I think the lifestyle kind
of tears away at your soul. Like all the reasons you get into it. It’s
hard to hang on to those small reasons that force you to make music. Like the
passion of it, the need to just be onstage and to scream. It’s easy to
lose that through all the business and the bureaucracy of trying to put your
album out and trying to do a show and not get ripped off and get out on the
road and make a little bit of money so you can pay your rent. It’s a tough
life. You have to give up everything to do it. There are sides to it that are
amazing. You can’t give up. It’s like a drug. You just can’t
let it go. But you’re always thinking, this is ruining my life and I’ve
sacrificed so much just to do this. And therein lies the tragedy. We’ve
all sacrificed so much, and we’ve lost so many people. And you can’t
help but think it has so much to do with the lifestyle we’ve chosen to
live.



So somebody’s girlfriend
really did commit suicide?



The story is all there.
It’s all the Makers.



Give me some particular
examples.



The album is pretty much
the story of one year in the life of the Makers. I don’t want to get too
in detail about it, because I think the album is as far as we want to go with
it without saying too much.



I guess I didn’t realize
it was supposed to be autobiographical. I don’t get the sense of confessional,
personal history here.



Well, that’s the big
difference between the traditional concept album of the 1970s and also that’s
what’s responsible for the stigma people have toward the concept album.
It’s just that the concept is usually so absurd.

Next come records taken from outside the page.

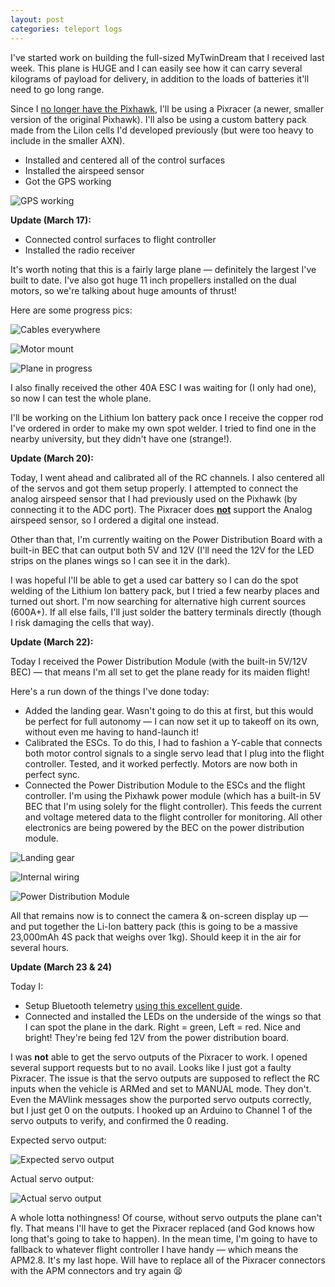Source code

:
 ```yaml
---
layout: post
categories: teleport logs
---
```


I've started work on building the full-sized MyTwinDream that I received last week. This plane is HUGE and I can easily see how it can carry several kilograms of payload for delivery, in addition to the loads of batteries it'll need to go long range.

Since I [no longer have the Pixhawk](/teleport/logs/mini-waypoint-attempt-6/), I'll be using a Pixracer (a newer, smaller version of the original Pixhawk). I'll also be using a custom battery pack made from the LiIon cells I'd developed previously (but were too heavy to include in the smaller AXN).

- Installed and centered all of the control surfaces
- Installed the airspeed sensor
- Got the GPS working

![GPS working](/assets/projects/teleport/fullsize-gps-working.png)

**Update (March 17):**

- Connected control surfaces to flight controller
- Installed the radio receiver

It's worth noting that this is a fairly large plane &mdash; definitely the largest I've built to date. I've also got huge 11 inch propellers installed on the dual motors, so we're talking about huge amounts of thrust!

Here are some progress pics:

![Cables everywhere](/assets/projects/teleport/cables-inside-hull.png)

![Motor mount](/assets/projects/teleport/motor-mount.png)

![Plane in progress](/assets/projects/teleport/plane-not-complete.png)

I also finally received the other 40A ESC I was waiting for (I only had one), so now I can test the whole plane.

I'll be working on the Lithium Ion battery pack once I receive the copper rod I've ordered in order to make my own spot welder. I tried to find one in the nearby university, but they didn't have one (strange!).

**Update (March 20):**

Today, I went ahead and calibrated all of the RC channels. I also centered all of the servos and got them setup properly. I attempted to connect the analog airspeed sensor that I had previously used on the Pixhawk (by connecting it to the ADC port). The Pixracer does [**not**](https://www.rcgroups.com/forums/showthread.php?2576614-Pixracer-Autopilot-the-new-PIXHAWK-generation-is-available/page149) support the Analog airspeed sensor, so I ordered a digital one instead.

Other than that, I'm currently waiting on the Power Distribution Board with a built-in BEC that can output both 5V and 12V (I'll need the 12V for the LED strips on the planes wings so I can see it in the dark).

I was hopeful I'll be able to get a used car battery so I can do the spot welding of the Lithium Ion battery pack, but I tried a few nearby places and turned out short. I'm now searching for alternative high current sources (600A+). If all else fails, I'll just solder the battery terminals directly (though I risk damaging the cells that way).

**Update (March 22):**

Today I received the Power Distribution Module (with the built-in 5V/12V BEC) &mdash; that means I'm all set to get the plane ready for its maiden flight!

Here's a run down of the things I've done today:
- Added the landing gear. Wasn't going to do this at first, but this would be perfect for full autonomy &mdash; I can now set it up to takeoff on its own, without even me having to hand-launch it!
- Calibrated the ESCs. To do this, I had to fashion a Y-cable that connects both motor control signals to a single servo lead that I plug into the flight controller. Tested, and it worked perfectly. Motors are now both in perfect sync.
- Connected the Power Distribution Module to the ESCs and the flight controller. I'm using the Pixhawk power module (which has a built-in 5V BEC that I'm using solely for the flight controller). This feeds the current and voltage metered data to the flight controller for monitoring. All other electronics are being powered by the BEC on the power distribution module. 

![Landing gear](/assets/projects/teleport/plane-landing-gear.png)

![Internal wiring](/assets/projects/teleport/plane-internal-wiring.png)

![Power Distribution Module](/assets/projects/teleport/plane-pdm.png)

All that remains now is to connect the camera & on-screen display up &mdash; and put together the Li-Ion battery pack (this is going to be a massive 23,000mAh 4S pack that weighs over 1kg). Should keep it in the air for several hours.

**Update (March 23 & 24)**

Today I:

- Setup Bluetooth telemetry [using this excellent guide](http://diydrones.com/profiles/blogs/connecting-your-phone-tablet-or-laptop-to-apm-pixhawk-using-bluet).
- Connected and installed the LEDs on the underside of the wings so that I can spot the plane in the dark. Right = green, Left = red. Nice and bright! They're being fed 12V from the power distribution board.

I was **not** able to get the servo outputs of the Pixracer to work. I opened several support requests but to no avail. Looks like I just got a faulty Pixracer. The issue is that the servo outputs are supposed to reflect the RC inputs when the vehicle is ARMed and set to MANUAL mode. They don't. Even the MAVlink messages show the purported servo outputs correctly, but I just get 0 on the outputs. I hooked up an Arduino to Channel 1 of the servo outputs to verify, and confirmed the 0 reading.

Expected servo output:

![Expected servo output](/assets/projects/teleport/expected-servo-output.png)

Actual servo output:

![Actual servo output](/assets/projects/teleport/actual-servo-output.png)

A whole lotta nothingness! Of course, without servo outputs the plane can't fly. That means I'll have to get the Pixracer replaced (and God knows how long that's going to take to happen). In the mean time, I'm going to have to fallback to whatever flight controller I have handy &mdash; which means the APM2.8. It's my last hope. Will have to replace all of the Pixracer connectors with the APM connectors and try again 😫


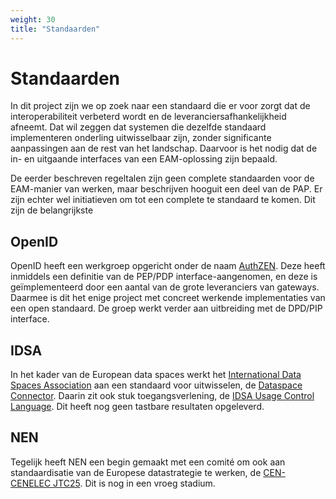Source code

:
 ```yaml
---
weight: 30
title: "Standaarden"
---
```


# Standaarden

In dit project zijn we op zoek naar een standaard die er voor zorgt dat de interoperabiliteit verbeterd
wordt en de leveranciersafhankelijkheid afneemt. Dat wil zeggen dat systemen die dezelfde standaard implementeren onderling
uitwisselbaar zijn, zonder significante aanpassingen aan de rest van het landschap. 
Daarvoor is het nodig dat de in- en uitgaande interfaces van een EAM-oplossing zijn bepaald.

De eerder beschreven regeltalen zijn geen complete standaarden voor de EAM-manier van werken,
maar beschrijven hooguit een deel van de PAP. Er zijn echter wel initiatieven om tot een complete te standaard te komen.
Dit zijn de belangrijkste

## OpenID

OpenID heeft een werkgroep opgericht onder de naam [AuthZEN](/docs/5.appendices/3.architectuur/inventarisatie/standaarden/authzen). 
Deze heeft inmiddels een definitie van de PEP/PDP interface-aangenomen, en deze is geïmplementeerd door een aantal
van de grote leveranciers van gateways. Daarmee is dit het enige project met concreet werkende implementaties van een 
open standaard. De groep werkt verder aan uitbreiding met de DPD/PIP interface.

## IDSA 

In het kader van de European data spaces werkt het [International Data Spaces Association](https://internationaldataspaces.org/) aan een standaard voor
uitwisselen, de [Dataspace Connector](https://international-data-spaces-association.github.io/DataspaceConnector/). Daarin zit ook stuk toegangsverlening, de [IDSA Usage Control Language](https://international-data-spaces-association.github.io/DataspaceConnector/Documentation/v5/UsageControl). 
Dit heeft nog geen tastbare resultaten opgeleverd.

## NEN

Tegelijk heeft NEN een begin gemaakt met een comité om ook aan standaardisatie van de Europese datastrategie te werken,
de [CEN-CENELEC JTC25](https://www.nen.nl/nieuws/data-verzamelen-opslaan-en-uitwisselen/nieuwe-europese-normalisatiegroep-voor-data-en-cloud-van-start/). Dit is nog in een vroeg stadium. 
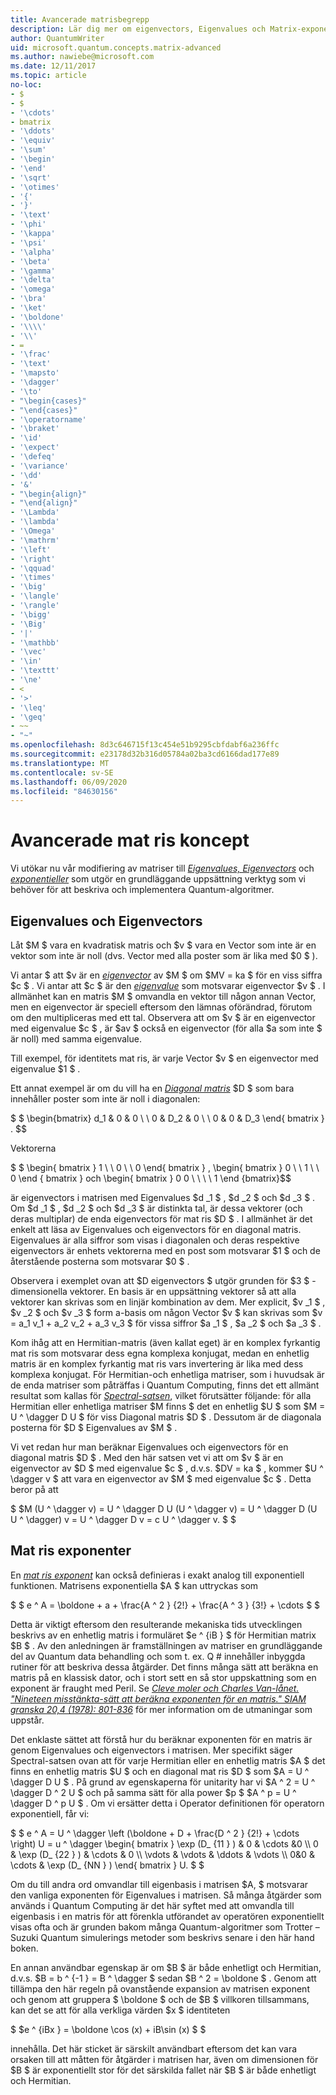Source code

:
 ```yaml
---
title: Avancerade matrisbegrepp
description: Lär dig mer om eigenvectors, Eigenvalues och Matrix-exponenter, de grundläggande verktyg som används för att beskriva och simulera Quantum-algoritmer.
author: QuantumWriter
uid: microsoft.quantum.concepts.matrix-advanced
ms.author: nawiebe@microsoft.com
ms.date: 12/11/2017
ms.topic: article
no-loc:
- $
- $
- '\cdots'
- bmatrix
- '\ddots'
- '\equiv'
- '\sum'
- '\begin'
- '\end'
- '\sqrt'
- '\otimes'
- '{'
- '}'
- '\text'
- '\phi'
- '\kappa'
- '\psi'
- '\alpha'
- '\beta'
- '\gamma'
- '\delta'
- '\omega'
- '\bra'
- '\ket'
- '\boldone'
- '\\\\'
- '\\'
- =
- '\frac'
- '\text'
- '\mapsto'
- '\dagger'
- '\to'
- "\begin{cases}"
- "\end{cases}"
- '\operatorname'
- '\braket'
- '\id'
- '\expect'
- '\defeq'
- '\variance'
- '\dd'
- '&'
- "\begin{align}"
- "\end{align}"
- '\Lambda'
- '\lambda'
- '\Omega'
- '\mathrm'
- '\left'
- '\right'
- '\qquad'
- '\times'
- '\big'
- '\langle'
- '\rangle'
- '\bigg'
- '\Big'
- '|'
- '\mathbb'
- '\vec'
- '\in'
- '\texttt'
- '\ne'
- <
- '>'
- '\leq'
- '\geq'
- ~~
- "~"
ms.openlocfilehash: 8d3c646715f13c454e51b9295cbfdabf6a236ffc
ms.sourcegitcommit: e23178d32b316d05784a02ba3cd6166dad177e89
ms.translationtype: MT
ms.contentlocale: sv-SE
ms.lasthandoff: 06/09/2020
ms.locfileid: "84630156"
---
```

# <a name="advanced-matrix-concepts"></a>Avancerade mat ris koncept #

Vi utökar nu vår modifiering av matriser till [*Eigenvalues, Eigenvectors*](https://en.wikipedia.org/wiki/Eigenvalues_and_eigenvectors) och [*exponentieller*](https://en.wikipedia.org/wiki/Matrix_exponential) som utgör en grundläggande uppsättning verktyg som vi behöver för att beskriva och implementera Quantum-algoritmer.

## <a name="eigenvalues-and-eigenvectors"></a>Eigenvalues och Eigenvectors ##

Låt $M $ vara en kvadratisk matris och $v $ vara en Vector som inte är en vektor som inte är noll (dvs. Vector med alla poster som är lika med $0 $ ).

Vi antar $ att $v är en [*eigenvector*](https://en.wikipedia.org/wiki/Eigenvalues_and_eigenvectors) av $M $ om $MV = ka $ för en viss siffra $c $ . Vi antar att $c $ är den [*eigenvalue*](https://en.wikipedia.org/wiki/Eigenvalues_and_eigenvectors) som motsvarar eigenvector $v $ . I allmänhet kan en matris $M $ omvandla en vektor till någon annan Vector, men en eigenvector är speciell eftersom den lämnas oförändrad, förutom om den multipliceras med ett tal. Observera att om $v $ är en eigenvector med eigenvalue $c $ , är $av $ också en eigenvector (för alla $a som inte $ är noll) med samma eigenvalue.

Till exempel, för identitets mat ris, är varje Vector $v $ en eigenvector med eigenvalue $1 $ .

Ett annat exempel är om du vill ha en [*Diagonal matris*](https://en.wikipedia.org/wiki/Diagonal_matrix) $D $ som bara innehåller poster som inte är noll i diagonalen:

$ $ \begin{bmatrix}
d_1 & 0 & 0 \\ \\ 0 & D_2 & 0 \\ \\ 0 & 0 & D_3 \end{ bmatrix } .
$$

Vektorerna

$ $ \begin{ bmatrix } 1 \\ \\ 0 \\ \\ 0 \end{ bmatrix } , \begin{ bmatrix } 0 \\ \\ 1 \\ \\ 0 \end { bmatrix } och \begin{ bmatrix } 0 0 \\ \\ \\ \\ 1 \end {bmatrix}$$

är eigenvectors i matrisen med Eigenvalues $d _1 $ , $d _2 $ och $d _3 $ . Om $d _1 $ , $d _2 $ och $d _3 $ är distinkta tal, är dessa vektorer (och deras multiplar) de enda eigenvectors för mat ris $D $ . I allmänhet är det enkelt att läsa av Eigenvalues och eigenvectors för en diagonal matris. Eigenvalues är alla siffror som visas i diagonalen och deras respektive eigenvectors är enhets vektorerna med en post som motsvarar $1 $ och de återstående posterna som motsvarar $0 $ .

Observera i exemplet ovan att $D eigenvectors $ utgör grunden för $3 $ -dimensionella vektorer. En basis är en uppsättning vektorer så att alla vektorer kan skrivas som en linjär kombination av dem. Mer explicit, $v _1 $ , $v _2 $ och $v _3 $ form a-basis om någon Vector $v $ kan skrivas som $v = a_1 v_1 + a_2 v_2 + a_3 v_3 $ för vissa siffror $a _1 $ , $a _2 $ och $a _3 $ .

Kom ihåg att en Hermitian-matris (även kallat eget) är en komplex fyrkantig mat ris som motsvarar dess egna komplexa konjugat, medan en enhetlig matris är en komplex fyrkantig mat ris vars invertering är lika med dess komplexa konjugat.
För Hermitian-och enhetliga matriser, som i huvudsak är de enda matriser som påträffas i Quantum Computing, finns det ett allmänt resultat som kallas för [*Spectral-satsen*](https://en.wikipedia.org/wiki/Spectral_theorem), vilket förutsätter följande: för alla Hermitian eller enhetliga matriser $M finns $ det en enhetlig $U $ som $M = U ^ \dagger D U $ för viss Diagonal matris $D $ . Dessutom är de diagonala posterna för $D $ Eigenvalues av $M $ .

Vi vet redan hur man beräknar Eigenvalues och eigenvectors för en diagonal matris $D $ . Med den här satsen vet vi att om $v $ är en eigenvector av $D $ med eigenvalue $c $ , d.v.s. $DV = ka $ , kommer $U ^ \dagger v $ att vara en eigenvector av $M $ med eigenvalue $c $ . Detta beror på att

$ $M (U ^ \dagger v) = U ^ \dagger D U (U ^ \dagger v) = U ^ \dagger D (U U ^ \dagger) v = U ^ \dagger D v = c U ^ \dagger v. $ $

## <a name="matrix-exponentials"></a>Mat ris exponenter
En [*mat ris exponent*](https://en.wikipedia.org/wiki/Matrix_exponential) kan också definieras i exakt analog till exponentiell funktionen.  Matrisens exponentiella $A $ kan uttryckas som

$ $ e ^ A = \boldone + a + \frac{A ^ 2 } {2!} + \frac{A ^ 3 } {3!} + \cdots $ $

Detta är viktigt eftersom den resulterande mekaniska tids utvecklingen beskrivs av en enhetlig matris i formuläret $e ^ {iB } $ för Hermitian matrix $B $ .  Av den anledningen är framställningen av matriser en grundläggande del av Quantum data behandling och som t. ex. Q # innehåller inbyggda rutiner för att beskriva dessa åtgärder.
Det finns många sätt att beräkna en matris på en klassisk dator, och i stort sett en så stor uppskattning som en exponent är fraught med Peril.  Se [*Cleve moler och Charles Van-lånet. "Nineteen misstänkta-sätt att beräkna exponenten för en matris." SIAM granska 20,4 (1978): 801-836*](https://doi.org/10.1137/S00361445024180) för mer information om de utmaningar som uppstår.

Det enklaste sättet att förstå hur du beräknar exponenten för en matris är genom Eigenvalues och eigenvectors i matrisen.  Mer specifikt säger Spectral-satsen ovan att för varje Hermitian eller en enhetlig matris $A $ det finns en enhetlig matris $U $ och en diagonal mat ris $D $ som $A = U ^ \dagger D U $ .  På grund av egenskaperna för unitarity har vi $A ^ 2 = U ^ \dagger D ^ 2 U $ och på samma sätt för alla power $p $ $A ^ p = U ^ \dagger D ^ p U $ .  Om vi ersätter detta i Operator definitionen för operatorn exponentiell, får vi:

$ $ e ^ A = U ^ \dagger \left (\boldone + D + \frac{D ^ 2 } {2!} + \cdots \right) U = u ^ \dagger \begin{ bmatrix } \exp (D_ {11 } ) & 0 & \cdots &0 \\\\ 0 & \exp (D_ {22 } ) & \cdots & 0 \\\\ \vdots & \vdots & \ddots & \vdots \\\\ 0&0 & \cdots & \exp (D_ {NN } ) \end{ bmatrix } U. $ $

Om du till andra ord omvandlar till eigenbasis i matrisen $A, $ motsvarar den vanliga exponenten för Eigenvalues i matrisen.  Så många åtgärder som används i Quantum Computing är det här syftet med att omvandla till eigenbasis i en matris för att förenkla utförandet av operatören exponentiellt visas ofta och är grunden bakom många Quantum-algoritmer som Trotter – Suzuki Quantum simulerings metoder som beskrivs senare i den här hand boken.

En annan användbar egenskap är om $B $ är både enhetligt och Hermitian, d.v.s. $B = b ^ {-1 } = B ^ \dagger $ sedan $B ^ 2 = \boldone $ . Genom att tillämpa den här regeln på ovanstående expansion av matrisen exponent och genom att gruppera $ \boldone $ och de $B $ villkoren tillsammans, kan det se att för alla verkliga värden $x $ identiteten

$ $e ^ {iBx } = \boldone \cos (x) + iB\sin (x) $ $


innehålla. Det här sticket är särskilt användbart eftersom det kan vara orsaken till att måtten för åtgärder i matrisen har, även om dimensionen för $B $ är exponentiellt stor för det särskilda fallet när $B $ är både enhetligt och Hermitian.
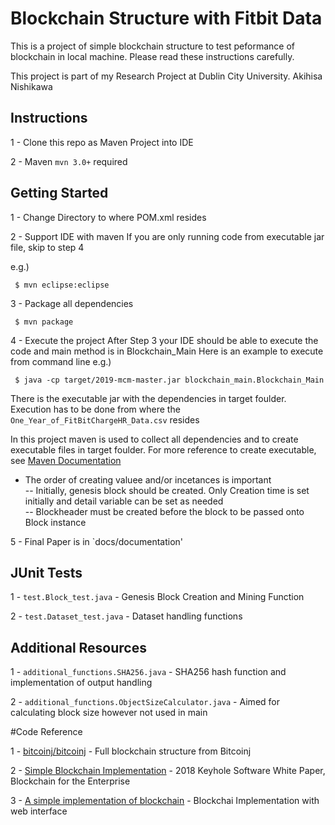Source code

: # Blockchain Structure with Fitbit Data

This is a project of simple blockchain structure to test peformance of blockchain in local machine.  Please read these instructions carefully.

This project is part of my Research Project at Dublin City University. Akihisa Nishikawa


## Instructions

1 - Clone this repo as Maven Project into IDE

2 - Maven `mvn 3.0+` required


## Getting Started 

1 - Change Directory to where POM.xml resides

2 - Support IDE with maven If you are only running code from executable jar file, skip to step 4

e.g.)
```
 $ mvn eclipse:eclipse  
```
3 - Package all dependencies
```
 $ mvn package
```
4 - Execute the project
After Step 3 your IDE should be able to execute the code and main method is in Blockchain_Main
Here is an example to execute from command line 
e.g.)  
```
 $ java -cp target/2019-mcm-master.jar blockchain_main.Blockchain_Main
```
There is the executable jar with the dependencies in target foulder. Execution has to be done from where the `One_Year_of_FitBitChargeHR_Data.csv` resides

In this project maven is used to collect all dependencies and to create executable files in target foulder. For more reference to create executable, see [Maven Documentation](https://maven.apache.org/plugins/maven-shade-plugin/examples/executable-jar.html) 

- The order of creating valuee and/or incetances is important  
-- Initially, genesis block should be created. Only Creation time is set initially and detail variable can be set as needed  
-- Blockheader must be created before the block to be passed onto Block instance
 
5 - Final Paper is in `docs/documentation' 

## JUnit Tests

1 - `test.Block_test.java` - Genesis Block Creation and Mining Function 

2 - `test.Dataset_test.java` - Dataset handling functions

 
## Additional Resources

1 - `additional_functions.SHA256.java` - SHA256 hash function and implementation of output handling

2 - `additional_functions.ObjectSizeCalculator.java` - Aimed for calculating block size however not used in main

#Code Reference

1 - [bitcoinj/bitcoinj](https://github.com/bitcoinj/bitcoinj)
	- Full blockchain structure from Bitcoinj

2 - [Simple Blockchain Implementation](https://github.com/in-the-keyhole/khs-blockchain-java-example)
	- 2018 Keyhole Software White Paper, Blockchain for the Enterprise

3 - [A simple implementation of blockchain](https://github.com/Will1229/Blockchain)
	- Blockchai Implementation with web interface
 
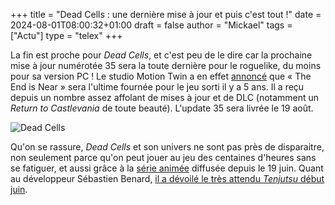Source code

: +++
title = "Dead Cells : une dernière mise à jour et puis c'est tout !"
date = 2024-08-01T08:00:32+01:00
draft = false
author = "Mickael"
tags = ["Actu"]
type = "telex"
+++

La fin est proche pour *Dead Cells*, et c'est peu de le dire car la prochaine mise à jour numérotée 35 sera la toute dernière pour le roguelike, du moins pour sa version PC ! Le studio Motion Twin a en effet [annoncé](https://x.com/motiontwin/status/1818654450443071788) que « The End is Near » sera l'ultime fournée pour le jeu sorti il y a 5 ans. Il a reçu depuis un nombre assez affolant de mises à jour et de DLC (notamment un *Return to Castlevania* de toute beauté). L'update 35 sera livrée le 19 août.

![Dead Cells](Dead-Cells.jpg "Ça sent la fin pour Dead Cells.")

Qu'on se rassure, *Dead Cells* et son univers ne sont pas près de disparaitre, non seulement parce qu'on peut jouer au jeu des centaines d'heures sans se fatiguer, et aussi grâce à la [série animée](https://www.youtube.com/watch?v=wgCy3FINeGU) diffusée depuis le 19 juin. Quant au développeur Sébastien Benard, [il a dévoilé le très attendu *Tenjutsu* début juin](https://nostick.fr/articles/2024/juin/080624-ce-quil-faut-retenir-devolver-direct/).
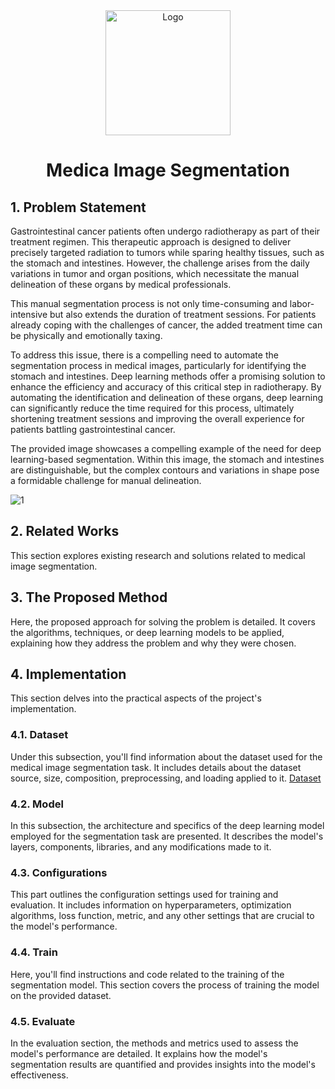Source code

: <div align="center">
  <a href="https://www.kaggle.com/competitions/uw-madison-gi-tract-image-segmentation">
    <img src="cover.png" alt="Logo" width="" height="200">
  </a>

<h1 align="center">Medica Image Segmentation</h1>
</div>

## 1. Problem Statement
Gastrointestinal cancer patients often undergo radiotherapy as part of their treatment regimen. This therapeutic approach is designed to deliver precisely targeted radiation to tumors while sparing healthy tissues, such as the stomach and intestines. However, the challenge arises from the daily variations in tumor and organ positions, which necessitate the manual delineation of these organs by medical professionals.

This manual segmentation process is not only time-consuming and labor-intensive but also extends the duration of treatment sessions. For patients already coping with the challenges of cancer, the added treatment time can be physically and emotionally taxing.

To address this issue, there is a compelling need to automate the segmentation process in medical images, particularly for identifying the stomach and intestines. Deep learning methods offer a promising solution to enhance the efficiency and accuracy of this critical step in radiotherapy. By automating the identification and delineation of these organs, deep learning can significantly reduce the time required for this process, ultimately shortening treatment sessions and improving the overall experience for patients battling gastrointestinal cancer.

The provided image showcases a compelling example of the need for deep learning-based segmentation. Within this image, the stomach and intestines are distinguishable, but the complex contours and variations in shape pose a formidable challenge for manual delineation.

![1](https://github.com/royasotude/medical-image-segmentation/assets/118993192/0573eaae-f61a-437b-a559-5e1b915211ca)



                
     


## 2. Related Works
This section explores existing research and solutions related to medical image segmentation. 

## 3. The Proposed Method
Here, the proposed approach for solving the problem is detailed. It covers the algorithms, techniques, or deep learning models to be applied, explaining how they address the problem and why they were chosen.

## 4. Implementation
This section delves into the practical aspects of the project's implementation.

### 4.1. Dataset
Under this subsection, you'll find information about the dataset used for the medical image segmentation task. It includes details about the dataset source, size, composition, preprocessing, and loading applied to it.
[Dataset](https://drive.google.com/file/d/1-2ggesSU3agSBKpH-9siKyyCYfbo3Ixm/view?usp=sharing)

### 4.2. Model
In this subsection, the architecture and specifics of the deep learning model employed for the segmentation task are presented. It describes the model's layers, components, libraries, and any modifications made to it.

### 4.3. Configurations
This part outlines the configuration settings used for training and evaluation. It includes information on hyperparameters, optimization algorithms, loss function, metric, and any other settings that are crucial to the model's performance.

### 4.4. Train
Here, you'll find instructions and code related to the training of the segmentation model. This section covers the process of training the model on the provided dataset.

### 4.5. Evaluate
In the evaluation section, the methods and metrics used to assess the model's performance are detailed. It explains how the model's segmentation results are quantified and provides insights into the model's effectiveness.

And it’s only because
it happened to be something that was overdone in the 1970s. But for us it means
something completely different. And I would probably approach the album with
a little bit of skepticism, because I too remember 2112 and that’s
what comes to mind when I think of concept albums. But I mean, we’re modern
people. We’re not trying to revive anything from the past. We’re not
nostalgic people. We’re just totally modern men. We don’t want to
hand people any sort of phantasmagorical cosmic bullshit.



Well, the case could be
made that dressing up in outlandish leather and stuff is also a fiction. It’s
tough for me to see the sincerity that you’re talking about when your band
is all glammed up.



The difference is that with
us, what you see is what you get. I don’t expect everyone to understand
that. You’re not gonna really know who we are. We’re not high-profile.
But the way we look, we look that way all the time. A lot of people take that
the wrong way, that we’re some sort of elitists. We’re just freaks
who like to dress up. We’re not real eccentric people. We live normal lives.
We scrape by every day. We live hand to mouth… But there’s one thing
that anybody can get from our albums: honesty and sincerity. And as absurd as
it may sound, it’s exactly who we are. From the stupid clothes we wear
to the stupid stories we have to tell, it’s us.